● **Quoted passage**:
▬▬▬▬▬▬
John Rizzo: We Should Have Been Prouder of Our Cover-Up

John Rizzo’s second regret is that after the CIA destroyed torture tapes in 2005, they should have briefed Congress and the Courts on their attempt to cover-up their own torture.

Mind you, that’s not exactly what he says. Here’s his version:

We should have made damn sure that the intelligence committees’ leadership—if not the full committees—were told about the destruction as soon as it happened. To take whatever lumps we deserved (and we clearly deserved some) then and there. We should have done the same thing with judges presiding over then-pending court cases potentially implicating the tapes, even if we weren’t obligated to do so as a technical legal matter. In short, we should have told everyone in all three branches in the Government who had even an arguable need to know.

To some degree this looks like a statement designed for John Durham’s benefit: a performance of real regret for doing something bone-headed (though why bother now that Durham has already let the statute of limitations expire on the case?). Though Rizzo probably overstates the outcome of Durham’s investigation here, as there is a difference between “no evidence of a cover-up” and “insufficient evidence to charge when your President is demanding you look forward.”

Ultimately, the various investigations would find no evidence of a cover-up, but rather that the whole thing was one monumental screw-up.

I’m particularly amused, however, by this statement.

In 2002, CIA videotaped the interrogation of the first captured Al Qaeda terrorist to be water-boarded. It was lawfully conducted, but the tapes were graphic and hard to watch. Almost immediately, those in CIA who made the tapes wanted to destroy them, fearing the faces of the interrogators on the tapes would put them in danger if and when they were ever made public.

We know the “hard to watch” and “fearing the faces of the interrogators” lines at most describe one, the smallest one, problem with the tapes. There were at least two other problems with them. First, they proved the torturers had exceeded DOJ guidelines.

As CIA’s Inspector General made clear, the waterboarding that was depicted on the tapes in 2003 did not fall within the limits of the Bybee Two memo, both because the torturers used far more water, forced it down Abu Zubaydah’s throat, and used it with far more repetition than allowed by the memo. Furthermore, the torturers exceeded even the guidelines the Counterterrorism Center set on sleep deprivation–though Yoo may (or may not have) have set the limit in the Bybee Two memo high enough to cover what had already been done to Abu Zubaydah. Folks in the IG’s office had about seven more pages of concerns about what was depicted on the torture tapes (PDF 86-93)–but that all remains redacted. So the tapes did not, in fact, match the written guidelines DOJ gave them.
▬▬▬▬▬▬
● **Required actions**:
[1] From the post on John Rizzo, quote the stretch from "Ultimately, the various" through "exceeded DOJ guidelines.".
[2] In the post on John Rizzo, what did those in the CIA who made the tapes fear would happen if the tapes were ever made public?

● **Data block**:
▬▬▬▬▬▬
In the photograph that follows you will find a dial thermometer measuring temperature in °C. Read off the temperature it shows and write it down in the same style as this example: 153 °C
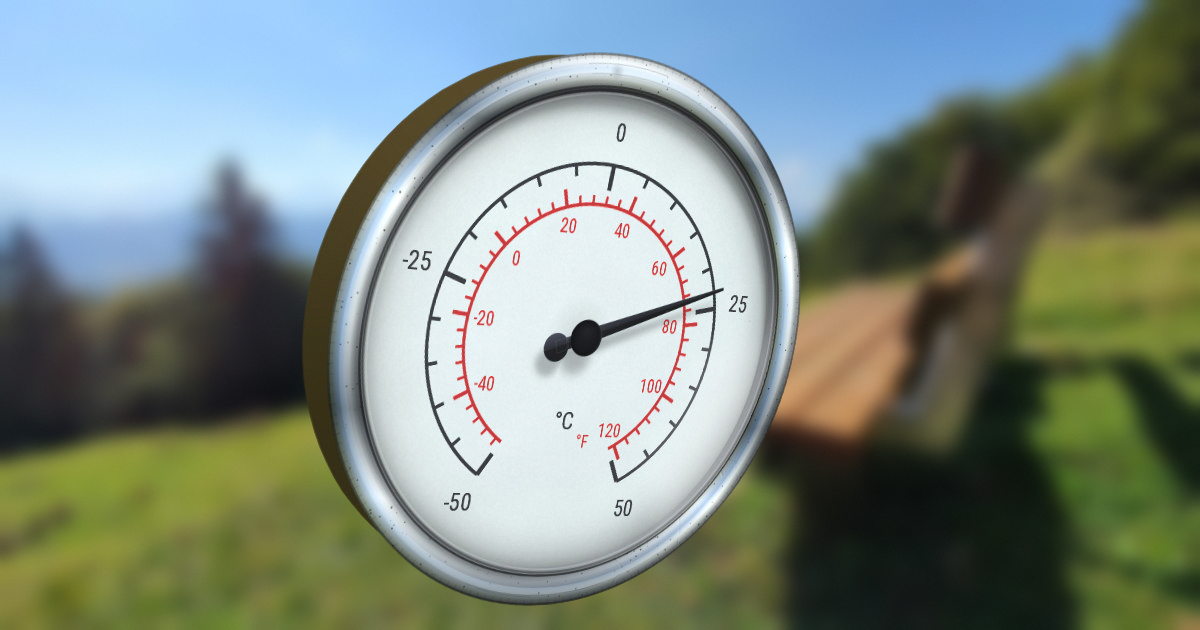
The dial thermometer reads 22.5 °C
▬▬▬▬▬▬
● **Outputs by task**:
[1]
Ultimately, the various investigations would find no evidence of a cover-up, but rather that the whole thing was one monumental screw-up.

I’m particularly amused, however, by this statement.

In 2002, CIA videotaped the interrogation of the first captured Al Qaeda terrorist to be water-boarded. It was lawfully conducted, but the tapes were graphic and hard to watch. Almost immediately, those in CIA who made the tapes wanted to destroy them, fearing the faces of the interrogators on the tapes would put them in danger if and when they were ever made public.

We know the “hard to watch” and “fearing the faces of the interrogators” lines at most describe one, the smallest one, problem with the tapes. There were at least two other problems with them. First, they proved the torturers had exceeded DOJ guidelines.

[2] They feared the faces of the interrogators on the tapes would put them in danger.